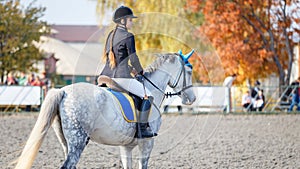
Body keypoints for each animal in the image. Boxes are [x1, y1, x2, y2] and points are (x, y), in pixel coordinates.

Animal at [15, 50, 196, 168]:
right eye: (189, 70)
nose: (192, 98)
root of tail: (63, 91)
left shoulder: (126, 146)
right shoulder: (147, 143)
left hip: (66, 142)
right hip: (78, 141)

__________________________________________________

Please write out all the data again word for word, but not the pictures.

Task solution =
Body keypoints for each animal in the image. Boxes are [x1, y1, x2, y2] and points are (x, y), in pixel coordinates.

Animal at [15, 50, 196, 168]:
right eye: (189, 70)
nose: (192, 98)
root of tail: (63, 91)
left shoulder: (126, 146)
right shoulder: (147, 143)
left hip: (66, 142)
right hip: (78, 141)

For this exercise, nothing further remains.